■ Task item ■
Extract every line from the records below that contains the word "IMPLIED".

■ Provided data ■
____________________

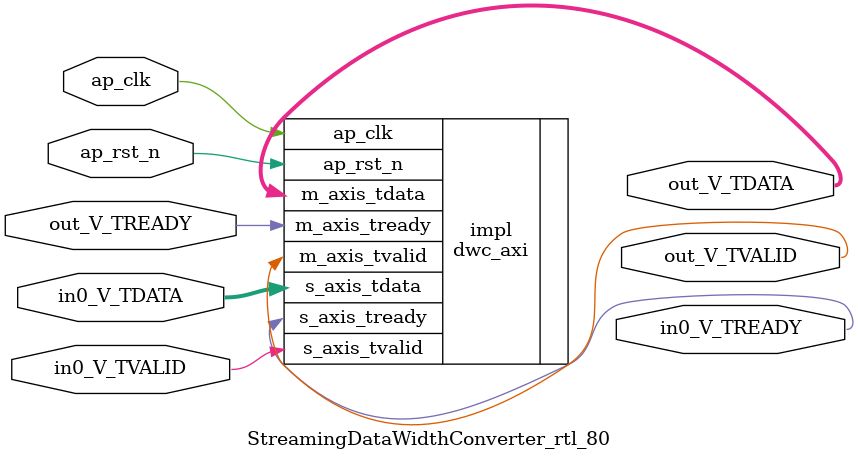
<source format=v>
/******************************************************************************
 * Copyright (C) 2023, Advanced Micro Devices, Inc.
 * All rights reserved.
 *
 * Redistribution and use in source and binary forms, with or without
 * modification, are permitted provided that the following conditions are met:
 *
 *  1. Redistributions of source code must retain the above copyright notice,
 *     this list of conditions and the following disclaimer.
 *
 *  2. Redistributions in binary form must reproduce the above copyright
 *     notice, this list of conditions and the following disclaimer in the
 *     documentation and/or other materials provided with the distribution.
 *
 *  3. Neither the name of the copyright holder nor the names of its
 *     contributors may be used to endorse or promote products derived from
 *     this software without specific prior written permission.
 *
 * THIS SOFTWARE IS PROVIDED BY THE COPYRIGHT HOLDERS AND CONTRIBUTORS "AS IS"
 * AND ANY EXPRESS OR IMPLIED WARRANTIES, INCLUDING, BUT NOT LIMITED TO,
 * THE IMPLIED WARRANTIES OF MERCHANTABILITY AND FITNESS FOR A PARTICULAR
 * PURPOSE ARE DISCLAIMED. IN NO EVENT SHALL THE COPYRIGHT HOLDER OR
 * CONTRIBUTORS BE LIABLE FOR ANY DIRECT, INDIRECT, INCIDENTAL, SPECIAL,
 * EXEMPLARY, OR CONSEQUENTIAL DAMAGES (INCLUDING, BUT NOT LIMITED TO,
 * PROCUREMENT OF SUBSTITUTE GOODS OR SERVICES; LOSS OF USE, DATA, OR PROFITS;
 * OR BUSINESS INTERRUPTION). HOWEVER CAUSED AND ON ANY THEORY OF LIABILITY,
 * WHETHER IN CONTRACT, STRICT LIABILITY, OR TORT (INCLUDING NEGLIGENCE OR
 * OTHERWISE) ARISING IN ANY WAY OUT OF THE USE OF THIS SOFTWARE, EVEN IF
 * ADVISED OF THE POSSIBILITY OF SUCH DAMAGE.
 *****************************************************************************/

module StreamingDataWidthConverter_rtl_80 #(
	parameter  IBITS = 250,
	parameter  OBITS = 5,

	parameter  AXI_IBITS = (IBITS+7)/8 * 8,
	parameter  AXI_OBITS = (OBITS+7)/8 * 8
)(
	//- Global Control ------------------
	(* X_INTERFACE_INFO = "xilinx.com:signal:clock:1.0 ap_clk CLK" *)
	(* X_INTERFACE_PARAMETER = "ASSOCIATED_BUSIF in0_V:out_V, ASSOCIATED_RESET ap_rst_n" *)
	input	ap_clk,
	(* X_INTERFACE_PARAMETER = "POLARITY ACTIVE_LOW" *)
	input	ap_rst_n,

	//- AXI Stream - Input --------------
	output	in0_V_TREADY,
	input	in0_V_TVALID,
	input	[AXI_IBITS-1:0]  in0_V_TDATA,

	//- AXI Stream - Output -------------
	input	out_V_TREADY,
	output	out_V_TVALID,
	output	[AXI_OBITS-1:0]  out_V_TDATA
);

	dwc_axi #(
		.IBITS(IBITS),
		.OBITS(OBITS)
	) impl (
		.ap_clk(ap_clk),
		.ap_rst_n(ap_rst_n),
		.s_axis_tready(in0_V_TREADY),
		.s_axis_tvalid(in0_V_TVALID),
		.s_axis_tdata(in0_V_TDATA),
		.m_axis_tready(out_V_TREADY),
		.m_axis_tvalid(out_V_TVALID),
		.m_axis_tdata(out_V_TDATA)
	);

endmodule

</source>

____________________

■ Output for this exercise ■
 * AND ANY EXPRESS OR IMPLIED WARRANTIES, INCLUDING, BUT NOT LIMITED TO,
 * THE IMPLIED WARRANTIES OF MERCHANTABILITY AND FITNESS FOR A PARTICULAR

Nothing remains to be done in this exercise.